Quem é mãe sabe: criar filhos é uma tarefa difícil, trabalhosa, exige paciência e muita persistência. O que é mais fácil: colocar o prato de almoço do seu filho ou ensiná-lo a fazer isso, mesmo correndo o risco dele derramar tudo, sujar a toalha ou quebrar o prato nas primeiras vezes? Separar todos os dias a roupa que ele vai usar ou deixar que ele mesmo escolha, ainda que a combinação não seja tão bonita quanto a sua? Arrumar o quarto dele ou ensiná-lo a não bagunçar? As mães sabem o que é mais fácil, mas acontece que nem sempre escolher essa opção é a melhor maneira de oferecer uma boa criação.

Já ouvi algumas mães alegando que preferem fazer tudo para seus filhos (homens) porque eles são estabanados, desastrados, quebram tudo, derramam, sujam… então, para não ter o trabalho de consertar o estrago, preferem elas mesmas fazerem.

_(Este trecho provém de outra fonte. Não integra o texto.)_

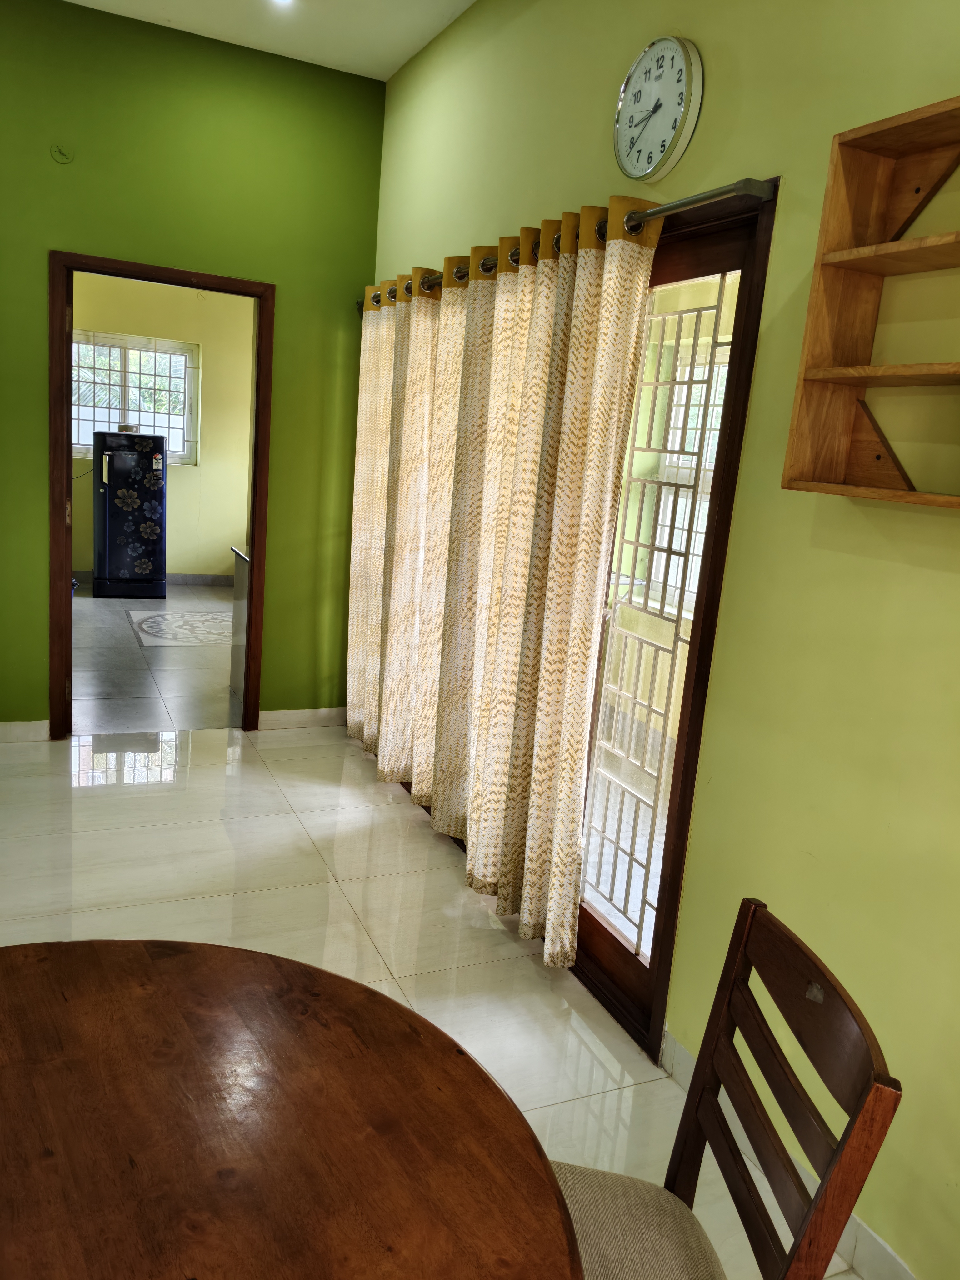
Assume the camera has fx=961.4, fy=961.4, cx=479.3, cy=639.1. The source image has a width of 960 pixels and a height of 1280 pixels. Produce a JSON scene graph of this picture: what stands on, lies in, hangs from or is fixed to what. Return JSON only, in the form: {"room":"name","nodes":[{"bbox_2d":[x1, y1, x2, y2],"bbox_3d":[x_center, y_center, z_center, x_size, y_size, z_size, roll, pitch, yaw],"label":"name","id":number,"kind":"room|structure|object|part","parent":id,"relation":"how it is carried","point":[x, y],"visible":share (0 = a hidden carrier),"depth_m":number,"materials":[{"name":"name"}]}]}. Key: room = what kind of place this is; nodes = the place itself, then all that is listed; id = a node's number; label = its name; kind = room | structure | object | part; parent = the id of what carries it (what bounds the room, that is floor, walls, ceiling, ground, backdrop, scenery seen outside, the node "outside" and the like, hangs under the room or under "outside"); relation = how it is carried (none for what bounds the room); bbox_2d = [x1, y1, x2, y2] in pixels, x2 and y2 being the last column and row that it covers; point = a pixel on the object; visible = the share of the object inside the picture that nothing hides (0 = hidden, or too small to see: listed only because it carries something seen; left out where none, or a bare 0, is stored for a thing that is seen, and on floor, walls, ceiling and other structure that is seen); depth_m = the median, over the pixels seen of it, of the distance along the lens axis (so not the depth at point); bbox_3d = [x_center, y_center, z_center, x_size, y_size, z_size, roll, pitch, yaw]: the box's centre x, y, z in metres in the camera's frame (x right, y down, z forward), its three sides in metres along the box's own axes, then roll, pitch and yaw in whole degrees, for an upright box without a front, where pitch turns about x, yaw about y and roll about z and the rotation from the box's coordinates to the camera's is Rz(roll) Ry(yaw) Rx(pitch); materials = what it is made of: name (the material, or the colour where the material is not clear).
{"room":"dining room","nodes":[
{"label":"dining room","id":0,"kind":"room"},
{"bbox_2d":[70,580,241,736],"bbox_3d":[-2.119,0.036,6.478,3.142,0.104,4.115,0,13,-24],"label":"kitchen floor","id":1,"kind":"structure","parent":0,"point":[125,627],"depth_m":5.73,"materials":[{"name":"grey tile"}]},
{"bbox_2d":[91,430,166,599],"bbox_3d":[-2.862,-1.020,7.825,0.536,1.304,0.581,0,13,-24],"label":"refrigerator","id":2,"kind":"object","parent":1,"relation":"on","point":[159,496],"visible":0.98,"depth_m":7.57,"materials":[{"name":"black metal"}]},
{"bbox_2d":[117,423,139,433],"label":"voltage stabilizer","id":3,"kind":"object","parent":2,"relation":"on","point":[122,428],"visible":0.98,"depth_m":7.54,"materials":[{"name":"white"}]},
{"bbox_2d":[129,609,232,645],"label":"floor medallion","id":4,"kind":"object","parent":1,"relation":"in","point":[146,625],"visible":0.83,"depth_m":6.82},
{"bbox_2d":[228,547,249,698],"bbox_3d":[-0.823,-0.060,5.311,0.976,0.806,0.641,0,13,-24],"label":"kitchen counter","id":5,"kind":"object","parent":1,"relation":"on","point":[238,576],"visible":0.14,"depth_m":5.25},
{"bbox_2d":[70,272,254,582],"bbox_3d":[-2.837,-1.863,8.118,3.207,2.842,0.141,0,13,-24],"label":"kitchen wall","id":6,"kind":"structure","parent":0,"point":[241,517],"depth_m":8.23,"materials":[{"name":"paint"}]},
{"bbox_2d":[72,330,198,464],"bbox_3d":[-2.961,-2.010,8.071,1.122,1.045,0.115,0,13,-24],"label":"kitchen window","id":7,"kind":"structure","parent":6,"relation":"in","point":[146,415],"depth_m":8.10,"materials":[{"name":"glass"}]},
{"bbox_2d":[71,569,232,586],"bbox_3d":[-2.952,-0.525,8.272,3.053,0.097,0.016,0,13,-24],"label":"kitchen baseboard","id":8,"kind":"structure","parent":6,"relation":"attached to","point":[225,579],"depth_m":8.44,"materials":[{"name":"grey tile"}]},
{"bbox_2d":[0,0,383,733],"bbox_3d":[-1.942,-1.011,3.975,3.134,3.020,0.136,0,13,-24],"label":"green wall","id":9,"kind":"structure","parent":0,"point":[291,289],"depth_m":4.10,"materials":[{"name":"green paint"}]},
{"bbox_2d":[0,719,49,742],"bbox_3d":[-2.429,0.405,4.058,1.109,0.097,0.015,0,13,-24],"label":"baseboard","id":10,"kind":"structure","parent":9,"relation":"attached to","point":[22,730],"depth_m":4.25,"materials":[{"name":"white tile"}]},
{"bbox_2d":[50,143,73,163],"bbox_3d":[-1.662,-1.932,3.824,0.078,0.071,0.032,0,13,-24],"label":"wall cover plate","id":11,"kind":"object","parent":9,"relation":"attached to","point":[62,154],"visible":0.97,"depth_m":3.83,"materials":[{"name":"green"}]},
{"bbox_2d":[48,249,276,742],"bbox_3d":[-1.436,-0.570,4.355,0.935,2.063,0.159,0,13,-24],"label":"door frame","id":12,"kind":"structure","parent":9,"relation":"in","point":[254,522],"depth_m":4.21,"materials":[{"name":"brown wood"}]},
{"bbox_2d":[254,706,345,730],"bbox_3d":[-0.865,0.388,4.790,0.575,0.100,0.015,0,13,-24],"label":"baseboard","id":13,"kind":"structure","parent":9,"relation":"attached to","point":[262,719],"depth_m":4.77,"materials":[{"name":"white tile"}]},
{"bbox_2d":[63,0,473,79],"bbox_3d":[-0.734,-1.954,1.297,3.656,0.118,5.577,0,13,-24],"label":"ceiling","id":14,"kind":"structure","parent":0,"point":[462,1],"depth_m":3.76,"materials":[{"name":"white paint"}]},
{"bbox_2d":[268,0,294,6],"bbox_3d":[-0.728,-2.349,3.482,0.147,0.046,0.151,0,13,-24],"label":"ceiling light","id":15,"kind":"object","parent":14,"relation":"attached to","point":[283,1],"visible":0.97,"depth_m":3.55,"materials":[{"name":"white"}]},
{"bbox_2d":[0,718,865,1279],"bbox_3d":[-0.950,1.138,1.617,3.595,0.099,6.249,0,13,-24],"label":"floor","id":16,"kind":"structure","parent":0,"point":[80,816],"depth_m":3.08,"materials":[{"name":"tile"}]},
{"bbox_2d":[0,936,581,1279],"bbox_3d":[-0.505,0.911,0.955,1.158,0.737,1.181,0,13,-24],"label":"dining table","id":17,"kind":"object","parent":16,"relation":"on","point":[410,1039],"visible":1,"depth_m":1.05,"materials":[{"name":"brown wood"}]},
{"bbox_2d":[549,896,899,1279],"bbox_3d":[0.162,0.813,1.234,0.502,0.896,0.440,5,12,2],"label":"wooden chair","id":18,"kind":"object","parent":16,"relation":"on","point":[840,1206],"visible":0.84,"depth_m":1.23,"materials":[{"name":"brown wood"}]},
{"bbox_3d":[0.138,0.860,1.298,0.424,0.096,0.418,5,12,2],"label":"seat cushion","id":19,"kind":"part","parent":18,"relation":"part of","materials":[{"name":"beige fabric"}]},
{"bbox_2d":[365,0,959,1276],"bbox_3d":[0.740,-0.356,1.890,0.146,3.050,5.959,0,13,-24],"label":"right wall","id":20,"kind":"structure","parent":0,"point":[871,560],"depth_m":1.94,"materials":[{"name":"green paint"}]},
{"bbox_2d":[360,178,772,313],"bbox_3d":[0.029,-1.231,3.135,0.121,0.060,2.695,0,13,-24],"label":"curtain rod","id":21,"kind":"object","parent":20,"relation":"attached to","point":[692,200],"visible":0.56,"depth_m":2.21,"materials":[{"name":"silver metal"}]},
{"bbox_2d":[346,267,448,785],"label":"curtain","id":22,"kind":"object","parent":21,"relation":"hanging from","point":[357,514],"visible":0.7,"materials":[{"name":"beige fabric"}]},
{"bbox_2d":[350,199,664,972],"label":"curtain","id":23,"kind":"object","parent":21,"relation":"hanging from","point":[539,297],"visible":0.94,"depth_m":2.89,"materials":[{"name":"beige fabric"}]},
{"bbox_2d":[613,34,703,181],"bbox_3d":[0.429,-1.309,2.373,0.044,0.326,0.312,0,13,-24],"label":"wall clock","id":24,"kind":"object","parent":20,"relation":"attached to","point":[673,55],"visible":0.99,"depth_m":2.34,"materials":[{"name":"white plastic"}]},
{"bbox_2d":[572,185,777,1055],"bbox_3d":[0.253,-0.094,2.859,0.168,2.051,1.412,0,13,-24],"label":"glass door","id":25,"kind":"structure","parent":20,"relation":"in","point":[750,358],"depth_m":2.37,"materials":[{"name":"brown wood"}]},
{"bbox_2d":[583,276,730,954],"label":"security grille","id":26,"kind":"object","parent":25,"relation":"in","point":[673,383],"visible":0.82,"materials":[{"name":"white metal"}]},
{"bbox_2d":[660,1027,914,1279],"bbox_3d":[1.042,1.335,1.046,0.014,0.098,2.963,0,13,-24],"label":"baseboard","id":27,"kind":"structure","parent":20,"relation":"attached to","point":[874,1238],"depth_m":1.84,"materials":[{"name":"white tile"}]},
{"bbox_2d":[782,93,959,511],"bbox_3d":[0.859,-0.483,1.379,0.160,0.655,0.925,0,13,-24],"label":"wall shelf","id":28,"kind":"object","parent":20,"relation":"attached to","point":[850,383],"visible":0.99,"depth_m":1.73,"materials":[{"name":"brown wood"}]},
{"label":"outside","id":29,"kind":"structure","parent":0,"visible":0},
{"bbox_2d":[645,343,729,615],"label":"window","id":30,"kind":"structure","parent":29,"point":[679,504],"depth_m":4.66,"materials":[{"name":"white"}]}
]}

Entendo que muitas vezes falta paciência mesmo, mas ensinar e repreender faz parte do ser mãe, não é verdade? Quem disse que seria fácil? Lidar com alguns pequenos prejuízos e erros faz parte do processo de aprendizado e nós não temos o direito de negar isso aos nossos filhos, independente do sexo. Eles precisam aprender a se virar, a não serem eternamente dependentes, porque é o futuro deles que está em jogo.

É importante entender que o machismo não está só no mundo lá fora, está dentro da nossa casa também, e é lá onde temos todas as possibilidades de reverter isso. O cara machão que não respeita mulher está diretamente relacionado à criança que não viu o pai respeitar a mãe; o homem que acha que a esposa deve ser uma serviçal do lar tem ligação direta com a criança mimada cuja mãe sempre deu tudo nas mãos; o cara que não sabe tomar decisões ou fazer escolhas por conta própria tem tudo a ver com a criança que nunca precisou fazer isso, pois a mãe sempre fez por ele; e por aí vai, os exemplos são infinitos. Daí a enorme responsabilidade que temos com os nossos filhos. Queremos que eles reproduzam o mundo cruel que encontramos lá fora ou queremos que eles sejam agentes de mudança?

Se não queremos ver os nossos filhos reproduzindo os comportamentos machistas que tanto nos oprimem, temos que começar a fazer a nossa lição de casa e quebrar alguns tabus, inclusive os aprendidos na nossa própria criação. Muitas de nós fomos criadas de uma forma completamente diferente dos nossos irmãos, mesmo estando na mesma casa e sendo filhos dos mesmos pais. Enquanto éramos ensinadas a fazer as tarefas domésticas, eles não podiam desempenhá-las porque não “levavam jeito”; enquanto nós éramos cobradas a ter uma postura mais adulta na infância (a famosa mocinha), a eles era permitido ser moleques e só se preocupar com as brincadeiras. Algumas de nós, inclusive, fomos cobradas a adotar uma postura de cuidadora dos nossos irmãos, mesmo sendo eles quase da mesma idade ou mais velhos. Com essa bagagem, a nossa tendência é reproduzir esse padrão de criação quando nos tornamos mães, portanto, precisamos ficar atentas.

Quando uma mãe trata o seu filho como um “reizinho”, cercando-o por todos os lados, dando tudo nas mãos e não deixando que ele tenha iniciativa e senso de responsabilidade, na verdade está preparando um marido passivo, omisso e egoísta, que vai transferir para a esposa tudo aquilo que ele acha que são as obrigações da mãe. E se a esposa também foi criada do mesmo jeito, o problema está completo, pois ela também vai achar que o marido deve tratá-la como “princesinha”. Porém, se ela teve uma criação diferente, dificilmente irá aceitar esse papel e os embates serão constantes. O resultado, em ambos os casos, será um casamento problemático. Deu pra entender o nível de responsabilidade? A criação que damos aos nossos filhos afeta diretamente a forma como eles irão agir na vida adulta e em seu próprio casamento. Afeta também a forma como se enxergam no mundo, a forma como enxergam os outros e, consequentemente, a felicidade deles.

Você cria seus filhos para servir ou para serem servidos? Será que, depois de adultos, eles vão saber andar sozinhos ou vão estar sempre à procura de alguém que os segure pela mão? E as suas filhas? Recebem a mesma criação superprotetora ou com elas você age diferente? Como você acha que pode contribuir para um mundo menos machista e mais justo com as mulheres apenas através da criação que dá aos seus filhos e filhas? São questões importantes que devem ser pensadas por quem é mãe e também por quem deseja ser.